Tuesday, March 27, 2012

The sling shot theory

So I've had a few people ask me about this over the last week. If you have ever looked under the gymnastics tag on my front page you will see it seems to be unfinished. You are right. I never really got back to finishing that thought. This is an idea that I started trying to coach by, about four or five years ago.

For a lot of good coaches this is nothing new to you. I guess I have never really finished this thought because I figured this was a simple idea. But what I have found are a lot of people never really think about coaching this way. Also, I do not coach lower level athletes anymore, so I don't really get a chance to practice this theory. I have talked a little bit about it with some of my coaches, and for the most part we are all very much on the same page. So here it is.

My sling shot theory is basically that there are only a few skills in gymnastics that are really important to learn. These are pretty basic level skills for a level 8, 9, or 10 gymnast, but can take a while to get to. The theory works for learning these skills as well but for the most part I am talking about the skills listed next. They are a roundoff, back handspring, back handspring step out, a front handspring, and flyspring, a layout back flip, a giant, a tap swing fly away, and a cast handstand. These are the skills I feel you need; to be able to learn just about any other worth while skill in the sport. I am sure there are other ones that other people might feel you also need, and that is fine, this is just what I think.

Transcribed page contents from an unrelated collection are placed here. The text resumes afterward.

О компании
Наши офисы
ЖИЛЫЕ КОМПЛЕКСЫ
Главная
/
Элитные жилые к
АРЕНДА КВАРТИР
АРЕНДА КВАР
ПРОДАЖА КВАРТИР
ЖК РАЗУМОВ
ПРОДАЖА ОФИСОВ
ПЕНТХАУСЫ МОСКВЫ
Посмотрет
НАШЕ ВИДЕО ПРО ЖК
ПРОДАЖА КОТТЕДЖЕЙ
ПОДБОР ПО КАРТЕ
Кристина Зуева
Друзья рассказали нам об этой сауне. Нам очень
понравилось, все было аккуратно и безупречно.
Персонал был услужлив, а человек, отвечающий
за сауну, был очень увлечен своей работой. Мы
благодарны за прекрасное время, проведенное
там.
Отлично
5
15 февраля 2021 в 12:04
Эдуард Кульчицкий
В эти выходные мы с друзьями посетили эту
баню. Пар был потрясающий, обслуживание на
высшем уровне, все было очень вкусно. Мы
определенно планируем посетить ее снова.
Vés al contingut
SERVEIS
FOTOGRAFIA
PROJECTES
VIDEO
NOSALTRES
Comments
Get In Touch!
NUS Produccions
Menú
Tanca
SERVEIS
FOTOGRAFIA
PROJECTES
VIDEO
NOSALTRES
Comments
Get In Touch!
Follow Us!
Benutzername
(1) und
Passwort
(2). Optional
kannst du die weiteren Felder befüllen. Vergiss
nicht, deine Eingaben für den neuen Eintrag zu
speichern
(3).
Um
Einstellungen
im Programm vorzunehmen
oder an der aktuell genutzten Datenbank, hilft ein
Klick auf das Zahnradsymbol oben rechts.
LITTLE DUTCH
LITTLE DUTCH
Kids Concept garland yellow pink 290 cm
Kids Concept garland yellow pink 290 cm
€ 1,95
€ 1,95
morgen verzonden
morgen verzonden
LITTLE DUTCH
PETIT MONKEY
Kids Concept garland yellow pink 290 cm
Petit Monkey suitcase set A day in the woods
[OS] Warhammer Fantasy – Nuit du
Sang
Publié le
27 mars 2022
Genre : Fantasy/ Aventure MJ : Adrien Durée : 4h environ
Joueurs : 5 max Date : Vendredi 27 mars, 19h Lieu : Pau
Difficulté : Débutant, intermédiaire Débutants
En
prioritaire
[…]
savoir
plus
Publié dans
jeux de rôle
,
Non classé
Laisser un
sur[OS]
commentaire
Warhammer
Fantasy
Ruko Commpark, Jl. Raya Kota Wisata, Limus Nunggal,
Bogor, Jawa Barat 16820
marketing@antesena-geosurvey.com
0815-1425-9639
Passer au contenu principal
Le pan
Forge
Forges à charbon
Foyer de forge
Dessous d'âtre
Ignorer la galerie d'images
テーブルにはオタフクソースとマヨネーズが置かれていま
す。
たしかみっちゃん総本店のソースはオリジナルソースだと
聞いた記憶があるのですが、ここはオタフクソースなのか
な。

If you think about a sling shot, you put a projectile in the rubber band and pull it back as far as you can. The farther back you pull it the faster that projectile is going to go when released. It will fly farther and straiter hitting the target instead of dying before. So what does that have to do with gymnastics? Imagine that the projectile is your athlete, and the amount you pull back on the rubber band is time, repetitions, and the work you do on any particular skill. So if I am working on a giant swing, all those drills, time, and strength I put into working that skill goes into pulling that imaginary rubber band farther and farther back. Once I determine that we have done all the work that needs to be done, I let it rip. The idea is; now I and the athlete have basically perfected this skill, and this makes it so that I don't have to spend time later on re-training this skill. So she would be able to go farther in her gymnastics without showing a weakness in her ability. I could add half, or full turns to that giant easily. Inbar skills are learned faster, all at a fraction of the time. If I had a gymnast that was rushed into a giant swing and had problems, it would show up when I wanted to train any new skills. Once I have to go back and re-train a skill, that is when the "projectile" stops. The athlete isn't getting better, they are stuck in one place relearning what should have been done right the first time. The ultimate goal would be that once the gymnast/projectile is let go, it would go on forever without ever having to reteach it.

All of the skill that I have mentioned are the ones that if an athlete can do very well you would see a fast learning curve later on in her career. It takes a combination of strength, flexibility, talent, and drive for a gymnast to do all of that. And to master these skills can take years to do, they are not particularly easy to do at the beginning. I believe that this is what all of the great coaches do and use to get their athlete's to the top of the sport. They might not call it what I do, but they know that there is a lot of extra crap out there that you don't need to do. And they know there isn't a lot of time you want to waste when training. So they spend a lot of time on the important basics, and that allows them to learn much more much faster.

The final hard part about the sling shot theory is what is a perfect, whatever? That is up to you. Again the good coaches know, and that is why they are good. Just because you know what skill you need to focus on, getting them perfected is the hard part. With a lot of studying, and determination it can be learned and done though. My last thought on this is kids will still have to do basics every day. But doing a good set of 5 giants or something like that isn't retraining, it is just making sure the muscles are all still remembering what they are supposed to be doing. Basics are the most important thing in our sport, in any sport I suspect. And skipping them will show up in a big way when you want to improve. It is like building a house with no foundation.

Can you see the similarity?
This Chinese gymnast most likely has some great basics, just used the pic for the crumbling.